Simply use Docker Compose to spin up the application. The API will only start if there’s a Lucenia node running at the correct endpoint, so refer back to the first step of the tutorials.


docker compose up 

At the end of the logs, if the setup worked, there should be a message reading “Application startup complete.”

Step 2: Inserting Sample STAC Data

Now that your app is running, let’s add some sample STAC catalog data to the Lucenia node.

Create and activate a virtual environment:

  • Create a Python Virtual Environment
    • Navigate to the `2_stac_catalog` directory.
    • Create a virtual environment using the following command:

python3 -m venv venv
  • Activate the Virtual Environment
    • On macOS and Linux:

source venv/bin/activate
  •  On Windows:

.\venv\Scripts\activate
  • Install Dependencies:
    • With the virtual environment activated, install the required dependencies:

pip install -r requirements.txt
  • Make sure you’re inside the virtual environment (if using Docker) and run:

python3 data_loader.py \ 
--base-url http://localhost:8082 \ 
--username admin \ 
--password admin

This command will load some sample data into your Lucenia node, so you can start playing around with it.

The FastAPI server will be displayed via Swagger at localhost:8082/api.html.

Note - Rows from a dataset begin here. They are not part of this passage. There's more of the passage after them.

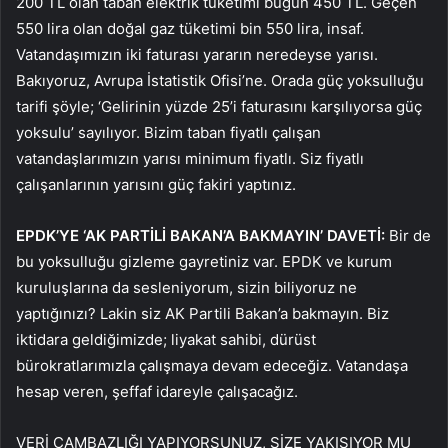
200 TL olan taban elektrik tüketimi bugün 450 TL. Geçen
550 lira olan doğal gaz tüketimi bin 550 lira, insaf.
Vatandaşımızın iki faturası yararın neredeyse yarısı.
Bakıyoruz, Avrupa İstatistik Ofisi’ne. Orada güç yoksulluğu
tarifi şöyle; ‘Gelirinin yüzde 25’i faturasını karşılıyorsa güç
yoksulu’ sayılıyor. Bizim taban fiyatlı çalışan
vatandaşlarımızın yarısı minimum fiyatlı. Siz fiyatlı
çalışanlarının yarısını güç fakiri yaptınız.
EPDK’YE ‘AK PARTİLİ BAKAN’A BAKMAYIN’ DAVETİ:
Bir de
bu yoksulluğu gizleme gayretiniz var. EPDK ve kurum
kuruluşlarına da sesleniyorum, sizin biliyoruz ne
yaptığınızı? Lakin siz AK Partili Bakan’a bakmayın. Biz
iktidara geldiğimizde; liyakat sahibi, dürüst
bürokratlarımızla çalışmaya devam edeceğiz. Vatandaşa
hesap veren, şeffaf idareyle çalışacağız.
VERİ CAMBAZLIĞI YAPIYORSUNUZ, SİZE YAKIŞIYOR MU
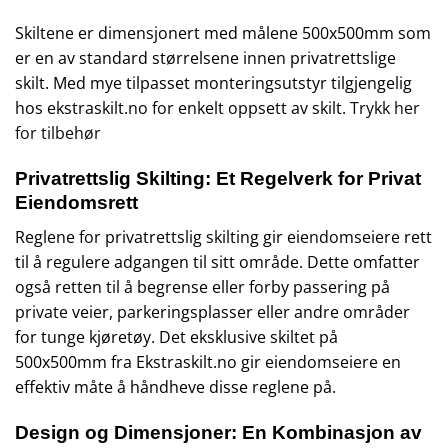
Skiltene er dimensjonert med målene 500x500mm som
er en av standard størrelsene innen privatrettslige
skilt. Med mye tilpasset monteringsutstyr tilgjengelig
hos ekstraskilt.no for enkelt oppsett av skilt.
Trykk her
for tilbehør
Privatrettslig Skilting: Et Regelverk for Privat
Eiendomsrett
Reglene for privatrettslig skilting gir eiendomseiere rett
til å regulere adgangen til sitt område. Dette omfatter
også retten til å begrense eller forby passering på
private veier, parkeringsplasser eller andre områder
for tunge kjøretøy. Det eksklusive skiltet på
500x500mm fra Ekstraskilt.no gir eiendomseiere en
effektiv måte å håndheve disse reglene på.
Design og Dimensjoner: En Kombinasjon av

From here you can do various operations, a few of which we’ll explore now.

Step 3: Querying Near Infrared (NIR) Data for Vegetation Health

Enter the following query into the /search Post endpoint in the Swagger UI.


{
   "terms" : {
     "eo:bands" : [ "nir", "red" ],
     "minimumshouldmatch" : 1
   },
   "geodistance": {
      "distance": "10km",
      "proj:centroid": {
         "lat": -72.36312264511113,
         "lon": 177.49505051948472
      }
   }
}

This will allow us to explore near-infrared (NIR) and red band data within 10km of a given centroid. With vegetation in the NIR band being highly reflective due to chlorophyll, we can determine the level of photosynthetic activity in plants, a key indicator of plant health.

This application can be especially useful in precision agriculture. For instance, a user could apply this query to identify areas of a field showing signs of stress or reduced growth. By combining NIR data with geospatial analytics, agronomists could identify potential problems such as nutrient deficiencies, water stress, or disease, enabling early interventions. This not only optimizes crop yields but also minimizes the use of resources like water and fertilizer by targeting specific areas of concern.

Step 4: Filtering by Cloud Cover using Lucenia Analytics

In addition to filtering by bands and proximity, the query can be extended with a histogram aggregation to analyze cloud cover in the dataset. By adding a bucket aggregation on the eo:cloudcover field, the results can be grouped into different cloud cover intervals, say every 25%. This would look something like:


{
  "aggs" : {
    "cloud_cover_histogram" : {
      "histogram" : {
        "field" : "eo:cloudcover",
        "interval" : 25
      }
    }
  }
}

This aggregation prioritizes imagery with lower cloud cover, enabling users to find images that balance quality and availability.

Wrapping Up and Next Steps

By combining STAC with Lucenia, users can quickly search and sort through huge amounts of geospatial data to get answers to questions that might take significantly longer given other forms of analysis. This type of querying enables geospatial experts to find exactly what they need from vast catalogs, making data more actionable.

Further, not out of the realm of possibility, is leveraging LLMs and AI to convert natural language queries into structured search queries. So given a query such as, “Give me satellite imagery containing near/infrared bands around this [soybean field], ranked by cloud cover,” and getting an output, the barrier to turning heaps of data into actionable information will have been vastly lowered.